▶ _TEXTE SOURCE_:
++++++++++++++++++++
Sur chacun des sujets que nous aborderons aujourd'hui et qui nous occuperont dans les prochaines semaines, nous devrons décider pour agir et le gouvernement souhaite ne pas décider seul, ni agir seul. En tout cas, ne pas décider, ni agir sans vous associer au constat et aux solutions que nous pouvons mettre en œuvre.
C'est à une forme de coproduction que je vous invite aujourd'hui sur ces sujets cruciaux pour l'avenir de nos territoires.
Bien sûr nous ne pensons pas tous la même chose, et c'est tant mieux, car si nous pensions tous pareil, cela voudrait dire que nous ne pensons pas grand-chose.
Bien sûr, il y a entre nous des différences, à commencer par celles qui trouvent leur origine dans les spécificités de chaque territoire.
Bien sûr, nous ne serons pas toujours d'accord sur les solutions à mettre en œuvre.
En revanche, je suis sûr que tous, ici, nous partageons l'ambition de lever les freins qui entravent le développement des outre-mer depuis des décennies.
C'est en tout cas la volonté de ce gouvernement depuis mai 2012. La vie chère, les prix élevés qui frappent tous les outre-mer, et aussi bien les ménages que les entreprises, sont un exemple de frein au développement et c'est pourquoi nous nous y sommes attaqués.
Mais il y en a d'autres qui touchent aussi bien les ressources des collectivités, le financement des entreprises, la structuration des filières économiques, la capacité à coopérer dans l'environnement régional, la mobilisation des fonds structurels européens, et j'en passe…
Et c'est parce que ce gouvernement manifeste depuis 11 mois une réelle volonté politique de changement dans les outre-mer, une volonté agissante et mobilisatrice sans précédent, que je vous invite à saisir cette occasion historique de fédérer et de libérer les énergies.
Cette volonté d'agir s'est manifestée par les politiques mises en œuvre spécifiquement pour les outre-mer, mais aussi par l'application sans délai des dispositifs nationaux à nos territoires.
Que ce soit pour la mise en œuvre des emplois d'avenir et bientôt des contrats de génération, ou encore pour le crédit d'impôt compétitivité emploi, le CICE, ou pour le plan d'urgence en faveur du logement, le temps où il fallait attendre des mois voire des années pour que les politiques nationales soient déclinées outre-mer est révolu.
Il n'y a pas si longtemps, j'étais l'un des vôtres.
Pendant 8 ans, j'ai dirigé une région et j'ai pu expérimenter la frustration de l'élu local qui est peu ou pas écouté. Pire, j'ai eu à mesurer les effets dévastateurs d'une défiance, presque d'une guerre larvée et parfois même ouverte, entre l'Etat et les collectivités locales. Enfin, et surtout, j'ai pu constater avec effroi les désengagements progressifs de l'Etat dans nos territoires.
Ce temps, lui aussi, je vous le dis, est révolu.
++++++++++++++++++++
▶ _DONNÉES EXTRAITES_:
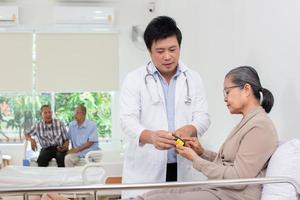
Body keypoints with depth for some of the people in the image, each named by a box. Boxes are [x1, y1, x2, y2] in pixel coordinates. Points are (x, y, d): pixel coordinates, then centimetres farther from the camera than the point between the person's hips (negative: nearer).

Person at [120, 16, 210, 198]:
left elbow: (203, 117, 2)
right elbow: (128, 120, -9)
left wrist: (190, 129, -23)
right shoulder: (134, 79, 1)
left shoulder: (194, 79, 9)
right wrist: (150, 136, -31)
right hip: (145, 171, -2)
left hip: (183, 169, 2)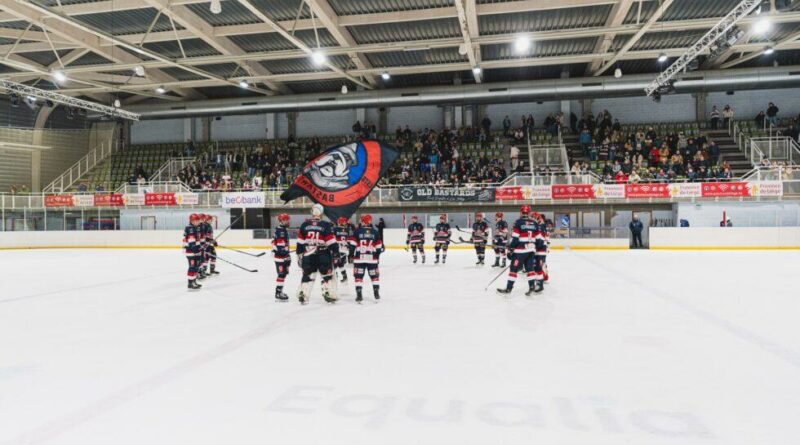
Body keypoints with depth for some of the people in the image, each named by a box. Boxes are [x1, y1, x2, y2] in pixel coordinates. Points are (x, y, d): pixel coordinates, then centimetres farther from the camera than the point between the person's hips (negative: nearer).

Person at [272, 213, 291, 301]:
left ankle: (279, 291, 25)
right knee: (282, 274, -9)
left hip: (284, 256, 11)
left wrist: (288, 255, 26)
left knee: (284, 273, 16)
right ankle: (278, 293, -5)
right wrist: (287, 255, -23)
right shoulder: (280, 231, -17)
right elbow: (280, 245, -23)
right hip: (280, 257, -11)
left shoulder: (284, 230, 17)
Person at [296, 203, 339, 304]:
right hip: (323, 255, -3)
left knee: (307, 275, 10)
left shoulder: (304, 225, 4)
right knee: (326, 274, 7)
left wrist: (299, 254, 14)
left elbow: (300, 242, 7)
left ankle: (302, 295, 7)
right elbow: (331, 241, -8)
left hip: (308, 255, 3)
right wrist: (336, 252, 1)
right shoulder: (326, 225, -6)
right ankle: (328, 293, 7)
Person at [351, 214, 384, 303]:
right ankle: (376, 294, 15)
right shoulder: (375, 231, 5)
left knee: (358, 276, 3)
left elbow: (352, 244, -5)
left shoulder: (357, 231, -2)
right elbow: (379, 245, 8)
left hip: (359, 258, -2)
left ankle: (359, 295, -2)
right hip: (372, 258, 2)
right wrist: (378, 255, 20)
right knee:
++++++++++++++++++++
▶ _VOS TÂCHES_:
a: Traduisez en anglais la phrase suivante du discours sur les outre-mer : « Il n'y a pas si longtemps, j'étais l'un des vôtres. »
b: Recopiez le passage du discours sur les outre-mer qui commence par « Sur chacun des » et se termine par « pensons pas grand-chose. ».
c: Rédigez la suite du discours sur les outre-mer à partir de sa dernière phrase.
La liste provient d'une source distincte du discours.

▶ _RÉPONSES PAR TÂCHE_:
a: Not so long ago, I was one of you.

b:
Sur chacun des sujets que nous aborderons aujourd'hui et qui nous occuperont dans les prochaines semaines, nous devrons décider pour agir et le gouvernement souhaite ne pas décider seul, ni agir seul. En tout cas, ne pas décider, ni agir sans vous associer au constat et aux solutions que nous pouvons mettre en œuvre.
C'est à une forme de coproduction que je vous invite aujourd'hui sur ces sujets cruciaux pour l'avenir de nos territoires.
Bien sûr nous ne pensons pas tous la même chose, et c'est tant mieux, car si nous pensions tous pareil, cela voudrait dire que nous ne pensons pas grand-chose.

c:
J'ai souvent résumé l'ambition – les ambitions, même, tant elles sont nombreuses – du président François Hollande et du Premier ministre Jean-Marc Ayrault en disant qu'il s'agit pour ce gouvernement de concrétiser le retour de l'Etat dans les Outre-mer et le retour des Outre-mer au cœur de la République.
L'engagement est tenu.
Ce double mouvement qui doit trouver sa traduction concrète dans les politiques publiques mises en œuvre dans les territoires ne peut s'envisager sans un travail commun entre l'Etat et les collectivités locales.
Un Etat fort peut et doit aller avec des collectivités locales fortes. Ce n'est pas l'un contre les autres ou l'un au détriment des autres. Ce doit être au contraire l'un avec les autres, dans une synergie de travail et d'actions, tant les besoins sont là et tant l'attente sociale de nos compatriotes est criante.
J'ai conscience, en mesurant ça et là des crispations qui à mes yeux n'ont pas lieu d'être, de ce que la méthode que je propose peut intriguer, voire déranger. Non pas en que telle, mais probablement parce que cela fait bien longtemps que vous élus avez perdu l'habitude d'un tel langage de la part de l'Etat.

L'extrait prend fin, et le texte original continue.